Environment Canada administers and assists in the administration of nearly c. 24 acts through regulations and through "voluntary and regulated agreements with individuals or multiple parties in Canada and elsewhere to define mutual commitments, roles and responsibilities and actions on specific environmental issues." 
Bill C-38 (2012) 
Canada National Parks Act
The Canada Water Act (proclaimed on September 30, 1970) provides the framework for cooperation with provinces and territories in the conservation, development, and utilization of Canada's water resources. The Canadian Environmental Protection Act, 1999, completes the framework for the protection and of water resources. Environment Canada is the federal department (Ministry) in charge of conserving and protecting Canada's water resources. The Water Act (2000), a federal legislation, "supports and promotes the conservation and management of water, including the wise allocation and use of water." . The provinces are responsible for administering the Water Act (2000). In Alberta for example, Alberta Environment and Water is responsible for administering the Water Act (2000) and the Environmental Protection and Enhancement Act (2000). Provinces environmental ministries primarily lead Water for Life (2003) programs. Provinces also implement and oversee "regulation of municipal drinking water, wastewater, and storm drainage systems.'
Canada Wildlife Act (R.S.C., 1985, c. W-9) Amended in June 2012 by Bill C-38  'allows for the creation, management and protection of wildlife areas' to preserve habitats, particularly for at risk species and requires permits for specified activities in designated wildlife areas.

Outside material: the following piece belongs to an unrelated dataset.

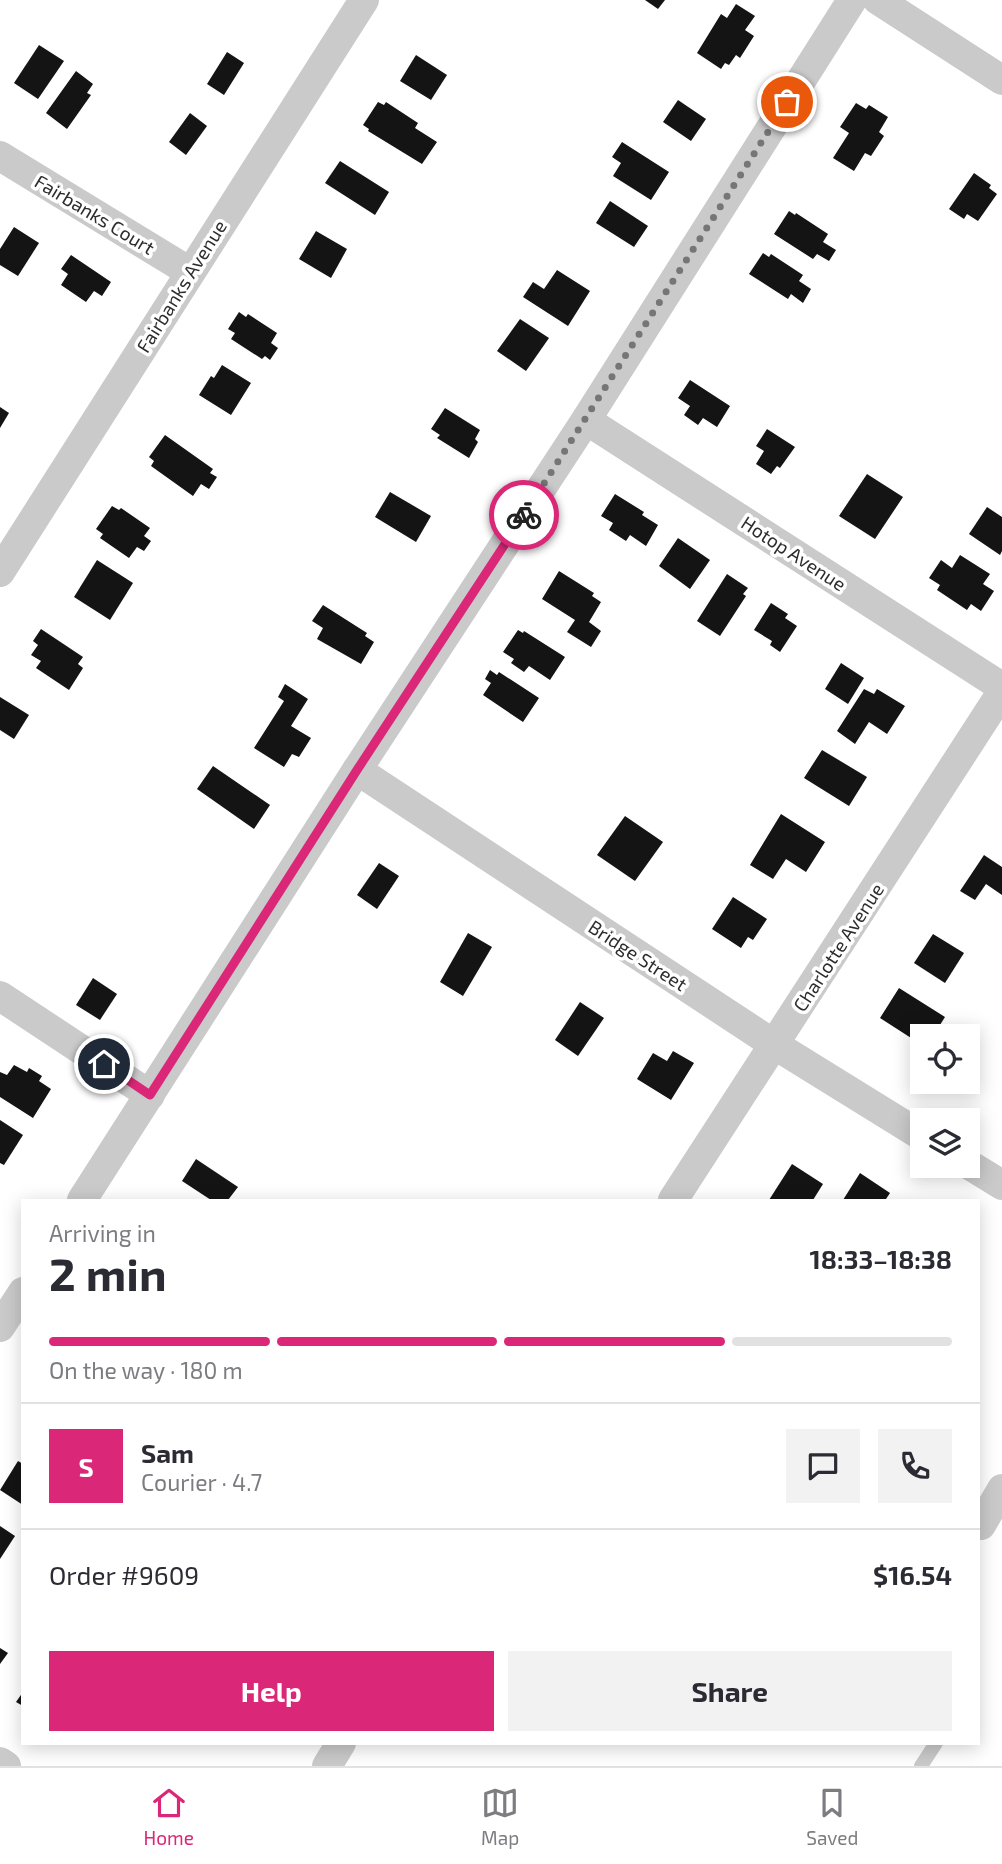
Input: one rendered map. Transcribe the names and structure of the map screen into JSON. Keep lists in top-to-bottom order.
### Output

The Environmental Protection and Enhancement Act (2000) "supports and promotes the protection, enhancement, and wise use of the environment. The Act's individual regulations cover a wide range of activities, from beverage container recycling and pesticide sales, potable water, to wastewater and storm drainage." 
Federal legislation such as the Fisheries Act (1985) have relevance for water management in the provinces. 
Federal legislation such as the Migratory Birds Convention Act (2000) also have relevance for water management in the provinces.